Given this gloomy assessment, what policies might make buses or other forms
of transit more effective in combating congestion and air pollution? As Professor
Wachs points out, disincentives for auto usage (such as higher gas prices)
appear to most effective in this regard. Of course, it is not the goal to discourage
driving for its own sake. Rather, the purpose of such disincentives would be
to make drivers bear the cost that they individually impose in terms of additional
congestion and air pollution, so that the cost to society of additional trips
wont exceed the benefits imputed by drivers. If drivers bear this cost
and alternatives exist, they will substitute other modes for driving. Thus,
if we are going to provide these alternative modes, some form of disincentive
will make them more effective.
What types of disincentives might be employed? Let us consider two types: One
common type is different forms of pecuniary disincentives such as tolls, parking
fees, and so on. An alternative type, one which I feel is much less desirable,
is a disincentive in real terms, involving waiting time or inconvenience.

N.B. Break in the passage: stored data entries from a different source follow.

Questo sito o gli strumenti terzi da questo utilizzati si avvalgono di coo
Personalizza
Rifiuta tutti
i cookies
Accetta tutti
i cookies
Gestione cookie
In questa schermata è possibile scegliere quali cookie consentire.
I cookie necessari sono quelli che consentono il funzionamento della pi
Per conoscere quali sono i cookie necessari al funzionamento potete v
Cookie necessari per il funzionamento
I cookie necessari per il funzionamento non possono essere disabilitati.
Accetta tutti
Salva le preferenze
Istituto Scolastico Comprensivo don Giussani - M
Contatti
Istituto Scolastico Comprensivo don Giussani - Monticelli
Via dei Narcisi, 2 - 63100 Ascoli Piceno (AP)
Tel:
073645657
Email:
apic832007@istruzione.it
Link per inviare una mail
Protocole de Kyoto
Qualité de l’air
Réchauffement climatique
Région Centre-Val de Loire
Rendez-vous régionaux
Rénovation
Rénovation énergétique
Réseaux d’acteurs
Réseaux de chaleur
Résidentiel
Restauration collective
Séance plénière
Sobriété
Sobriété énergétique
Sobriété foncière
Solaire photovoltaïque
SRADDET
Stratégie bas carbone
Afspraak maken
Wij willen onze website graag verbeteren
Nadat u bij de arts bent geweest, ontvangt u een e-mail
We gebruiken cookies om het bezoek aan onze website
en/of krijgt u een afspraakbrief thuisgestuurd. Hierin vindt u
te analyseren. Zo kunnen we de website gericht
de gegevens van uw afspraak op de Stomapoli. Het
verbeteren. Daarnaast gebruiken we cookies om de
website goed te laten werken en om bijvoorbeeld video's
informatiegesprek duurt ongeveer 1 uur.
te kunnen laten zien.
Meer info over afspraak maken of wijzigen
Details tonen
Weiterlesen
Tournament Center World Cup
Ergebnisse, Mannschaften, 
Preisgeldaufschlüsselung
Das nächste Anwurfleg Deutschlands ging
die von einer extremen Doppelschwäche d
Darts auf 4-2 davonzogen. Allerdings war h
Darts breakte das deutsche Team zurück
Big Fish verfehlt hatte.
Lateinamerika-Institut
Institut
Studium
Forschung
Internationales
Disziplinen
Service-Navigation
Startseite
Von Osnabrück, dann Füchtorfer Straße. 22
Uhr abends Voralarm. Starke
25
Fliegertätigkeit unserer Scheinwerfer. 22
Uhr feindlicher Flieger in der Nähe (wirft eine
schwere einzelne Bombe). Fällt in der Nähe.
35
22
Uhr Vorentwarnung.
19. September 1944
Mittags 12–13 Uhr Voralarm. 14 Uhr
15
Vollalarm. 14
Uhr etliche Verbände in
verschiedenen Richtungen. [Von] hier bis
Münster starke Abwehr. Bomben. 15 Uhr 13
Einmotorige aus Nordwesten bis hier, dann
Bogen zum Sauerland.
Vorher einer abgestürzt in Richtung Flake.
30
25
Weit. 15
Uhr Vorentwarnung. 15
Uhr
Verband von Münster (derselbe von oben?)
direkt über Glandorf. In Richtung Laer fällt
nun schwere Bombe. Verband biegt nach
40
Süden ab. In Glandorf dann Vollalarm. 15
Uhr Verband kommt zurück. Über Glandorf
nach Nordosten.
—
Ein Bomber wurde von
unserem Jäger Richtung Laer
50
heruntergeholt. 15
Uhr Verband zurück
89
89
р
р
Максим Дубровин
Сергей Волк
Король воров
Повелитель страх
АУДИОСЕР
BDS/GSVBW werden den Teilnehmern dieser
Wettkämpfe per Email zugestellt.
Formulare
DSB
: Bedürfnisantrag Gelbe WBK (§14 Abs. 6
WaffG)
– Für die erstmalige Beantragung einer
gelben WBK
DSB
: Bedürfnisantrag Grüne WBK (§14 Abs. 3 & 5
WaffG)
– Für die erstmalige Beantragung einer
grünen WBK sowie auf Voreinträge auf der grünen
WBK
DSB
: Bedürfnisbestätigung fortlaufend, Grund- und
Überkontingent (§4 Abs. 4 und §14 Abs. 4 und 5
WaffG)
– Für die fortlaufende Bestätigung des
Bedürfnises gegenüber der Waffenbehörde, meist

The current Diamond Lane experiment on the Santa Monica Freeway
may be an example of such a disincentive service. The Diamond Lane offers car-pooling
drivers the prospect of faster travel while on the freeway, with an implicit
toll in terms of the cost of finding two colleagues with similar interests,
loss of independence, and so on. Although I wont prejudge the final outcome,
it may be the case that this cost is too high for most individuals, and few
people will avail themselves of its use. Thus, with already existing residential
and employment patterns, the ultimate result would be to reduce the capacity
of the freeway. The resulting slowed times and aggravation may cause some people
to switch to buses or to surface streets. But unlike pecuniary disincentives,
the lost time and inconvenience expanded in inducing them to do so can never
be recovered.
By contrast, pecuniary disincentives like tolls and parking fees might (however
imperfect) be rebatable to users. For instance, proceeds might be used in lieu
of property tax increases in areas served by freeways. In addition, these payments
would not ordinarily be regressive in that they would usually fall on upper-income
long-haul commuters. In fact, they might be regarded as progressive if used
to subsidize less profitable transit service in low-income areas where justified.
Of course, one of the dangers of imposing disentives to driving, whether real
or pecuniary, is that one might make the disincentive so great as to reduce
the general welfare. If the narrow goal of having one sparsely-used Diamond
Lane is to reduce the number of cars on the freeway, certainly permanent barriers
at the freeway entrances would be more effective in this regard. In the Bay
Area, making drivers along routes paralleling BART deflate one tire, or having
those who traverse the Bay Ridge drive across in reverse, would surely an increase
rapid transit ridership and make BART appear a much greater success. However,
it is clear that the goal of such disincentives should not be to encourage
carpooling as a virtuous activity, or to justify the sunk costs of transit
investments, but rather to increase the general well-being.
The well-being of the Los Angeles citizenry will surely be affected by the
outcome of the vote on the current rail transit proposal. Hopefully, more modest
and prudent approaches, such as Professor Wachs advocacy of buses as
a transit alternative, will ultimately be implemented.